You can make the connection between classical and quantum field theories through the functional methods. In QFT you have a generating functionals,
\begin{equation}
Z[J]=\int \mathcal{D}\Phi e^{iS[\phi]+iJ\cdot\phi},\quad E[J]=i\ln{Z[J]},\quad J\cdot\phi=\int d^4x\,J(x)\phi(x)
\end{equation}
with $E[J]$ generating connected correlators,
\begin{equation}
(i)^{n+1}\langle\phi(x_1)\ldots\phi(x_n)\rangle_{con,J}=\frac{\delta^n}{\delta J(x_1)\ldots \delta J(x_n)}E[J]
\end{equation}
Let's introduce $\phi_{cl}(x)\equiv\langle\phi(x)\rangle_J=-\frac{\delta E[J]}{\delta J(x)}$. Then we can perform the Legendre transform from function depending on $J$ to function depending on $\phi_{cl}$ introduce the quantum effective action,
\begin{equation}
\Gamma[\phi_{cl}]\equiv -E[J]-J\cdot\phi
\end{equation}
To go back you can always use $\frac{\delta \Gamma[\phi_{cl}]}{\delta\phi_{cl}(x)}=-J(x)$. The important thing for us is that at tree level,
\begin{equation}
\Gamma[\phi_{cl}]\simeq S[\phi_{cl}]
\end{equation}
From here we will make the connection we are looking for.

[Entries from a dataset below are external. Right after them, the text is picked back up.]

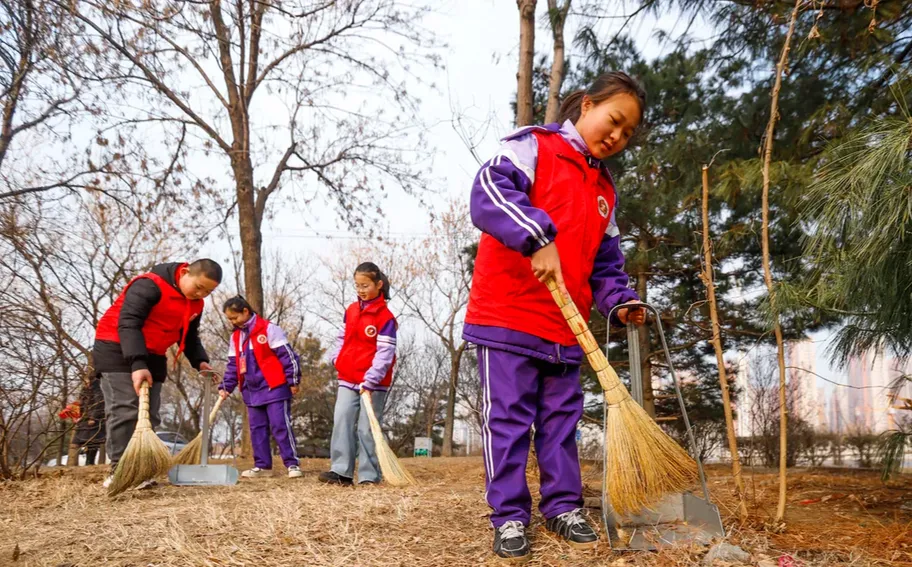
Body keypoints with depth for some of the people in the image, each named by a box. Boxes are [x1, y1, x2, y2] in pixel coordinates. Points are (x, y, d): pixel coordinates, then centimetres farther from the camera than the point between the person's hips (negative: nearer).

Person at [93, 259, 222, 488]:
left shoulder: (195, 305, 5)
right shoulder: (149, 285, -22)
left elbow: (189, 337, 17)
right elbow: (128, 323, -28)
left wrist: (200, 361, -2)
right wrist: (137, 364, -37)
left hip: (152, 357, 8)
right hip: (117, 350, -8)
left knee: (148, 415, 2)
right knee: (125, 410, -15)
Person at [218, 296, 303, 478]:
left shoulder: (268, 329, -10)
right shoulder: (235, 337, 12)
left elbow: (287, 355, -10)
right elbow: (232, 365, 18)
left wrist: (293, 381, -12)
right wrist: (226, 387, 7)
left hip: (275, 388, -7)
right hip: (251, 391, 7)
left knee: (280, 426, -8)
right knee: (257, 429, 9)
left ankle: (292, 464, -3)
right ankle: (262, 465, 17)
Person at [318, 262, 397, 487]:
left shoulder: (385, 316, -11)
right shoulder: (351, 310, 11)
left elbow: (385, 352, -16)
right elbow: (342, 338, 21)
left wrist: (370, 380, -23)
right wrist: (337, 359, 3)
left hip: (373, 383, -6)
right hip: (347, 379, 6)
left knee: (367, 429, -2)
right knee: (341, 422, -2)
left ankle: (369, 476, 6)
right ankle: (341, 471, 1)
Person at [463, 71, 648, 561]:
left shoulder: (606, 191, 18)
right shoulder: (534, 146, -3)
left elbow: (605, 262, 21)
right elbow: (490, 188, -22)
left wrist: (621, 301, 3)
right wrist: (539, 238, -34)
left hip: (565, 326, 7)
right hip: (508, 314, -7)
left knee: (562, 419, 12)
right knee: (508, 417, -1)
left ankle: (563, 507, 25)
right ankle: (509, 516, 10)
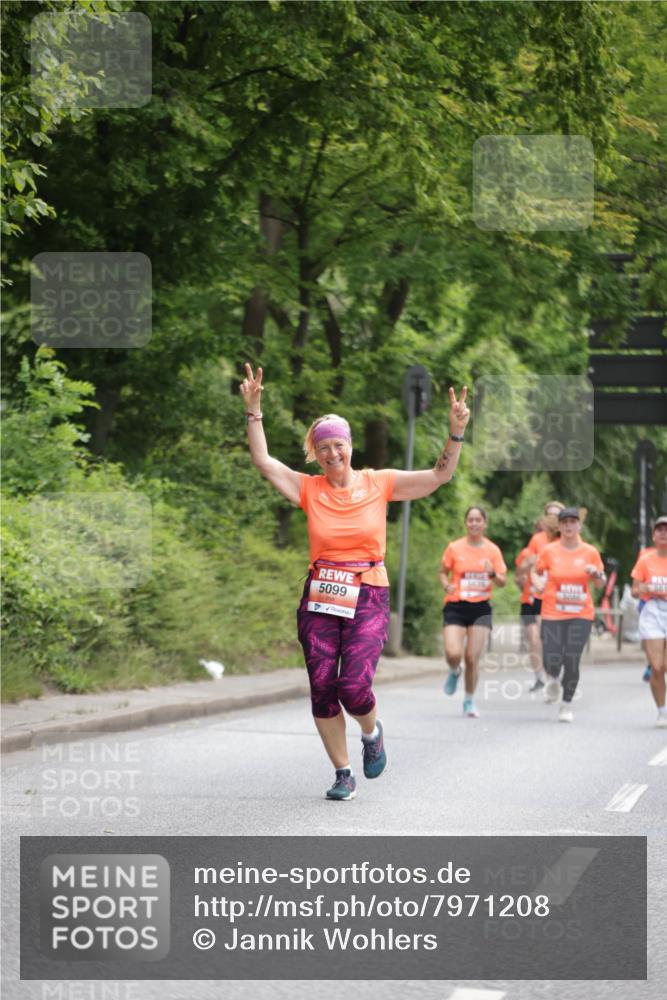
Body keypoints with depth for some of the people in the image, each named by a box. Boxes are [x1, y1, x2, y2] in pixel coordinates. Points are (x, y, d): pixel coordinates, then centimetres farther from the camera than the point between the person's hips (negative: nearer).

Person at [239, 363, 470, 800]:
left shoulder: (378, 483, 2)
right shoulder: (309, 489, 4)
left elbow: (440, 475, -1)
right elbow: (263, 461, -4)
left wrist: (456, 433, -14)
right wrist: (253, 411, -12)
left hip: (368, 598, -2)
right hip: (320, 599, 2)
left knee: (353, 685, -16)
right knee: (322, 687, -1)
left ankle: (372, 732, 19)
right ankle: (344, 774, 13)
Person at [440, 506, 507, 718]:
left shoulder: (492, 550, 3)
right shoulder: (454, 548, 0)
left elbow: (503, 582, 5)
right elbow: (443, 572, 12)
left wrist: (492, 574, -17)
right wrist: (446, 585, -10)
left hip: (481, 608, 1)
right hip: (456, 606, -1)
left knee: (472, 659, -4)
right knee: (453, 653, -19)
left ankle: (469, 701, 17)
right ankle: (454, 672, 20)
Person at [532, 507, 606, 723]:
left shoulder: (590, 552, 2)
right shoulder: (549, 551, -1)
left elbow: (601, 583, 10)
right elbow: (536, 571, 14)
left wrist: (596, 574, -12)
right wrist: (538, 584, -8)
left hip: (581, 615, 0)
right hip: (552, 615, 0)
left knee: (572, 661, -6)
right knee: (552, 663, -8)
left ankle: (567, 705, 14)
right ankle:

Start with the classical action $S[\phi]$ and supplement it with some external sources,
\begin{equation}
S_{full}[\phi,J]=S[\phi]+J\cdot\phi
\end{equation}
The classical analog of $E[J]$ is given simply by the value of this full action on the solution of the classical equations of motion $\phi_J$,
\begin{equation}
\frac{\delta S[\phi]}{\delta\phi(x)}\Bigg\vert_{\phi=\phi_J}=-J(x),\quad E_{cl}[J]\equiv-S_{full}[\phi_J,J]
\end{equation}
The variation of this functional will be a classical analogue of the connected correlators. You may ask yourself what it's good for. You may try to find the approximate solution of $\phi_J$ as a series in powers of $J$,
\begin{equation}
\phi_J(x_1)=\phi_0(x_1)+\sum_{n=1}^{+\infty}\frac{1}{n!}\int d^4x_2\ldots d^4x_n\,G_n(x_1,x_2\ldots x_n)J(x_2)\ldots J(x_n)
\end{equation}
As usual in the Taylor series,
\begin{equation}
G_n(x_1,x_2\ldots x_n)=\frac{\delta^{n-1}\phi(x_1)}{\delta J(x_2)\ldots\delta J(x_n)}\Bigg\vert_{J=0}
\end{equation}
On the other hand if you take the variation of $E_{cl}$ you will have,
\begin{aligned}
&\frac{\delta^n E_{cl}[J]}{\delta J(x_1)\ldots \delta J(x_n)}\Bigg\vert_{J=0}=\\
&-\frac{\delta^{n-1}}{\delta J(x_2)\ldots \delta J(x_n)}\left\{\int d^4y\frac{\delta S[\phi]}{\delta \phi(y)}\frac{\delta\phi_J(y)}{\delta J(x_1)}+\int d^4y\, J(y)\frac{\delta\phi_J(y)}{\delta J(x_1)}+\phi_J(x_1)\right\}\Bigg\vert_{J=0}
\end{aligned}
using the definition of $\phi_J$ two first terms cancel each other and we get,
\begin{equation}
\frac{\delta^n E_{cl}[J]}{\delta J(x_1)\ldots \delta J(x_n)}\Bigg\vert_{J=0}=-\frac{\delta^{n-1}\phi_J(x_1)}{\delta J(x_2)\ldots\delta J(x_n)}\Bigg\vert_{J=0}=-G_n(x_1,x_2\ldots x_n)
\end{equation}
I.e. those functions contracted with $J$ will appear in the decomposition of $\phi_J$. Even more usefully if you consider $\phi^n$ theory,
\begin{equation}
-\partial_\mu\partial^\mu\phi(x)-m^2\phi(x)=\frac{g}{(n-1)!}\phi^{n-1}(x)-J(x)
\end{equation}
then in the perturbation theory in $g$ the power of $g$ would also uniquely determine the power of $J$. Thus you may see that the $n$-th power in $g$ will be described by a specific tree level $N$-point connected correlation function which is mentioned in the answers on the question you've linked.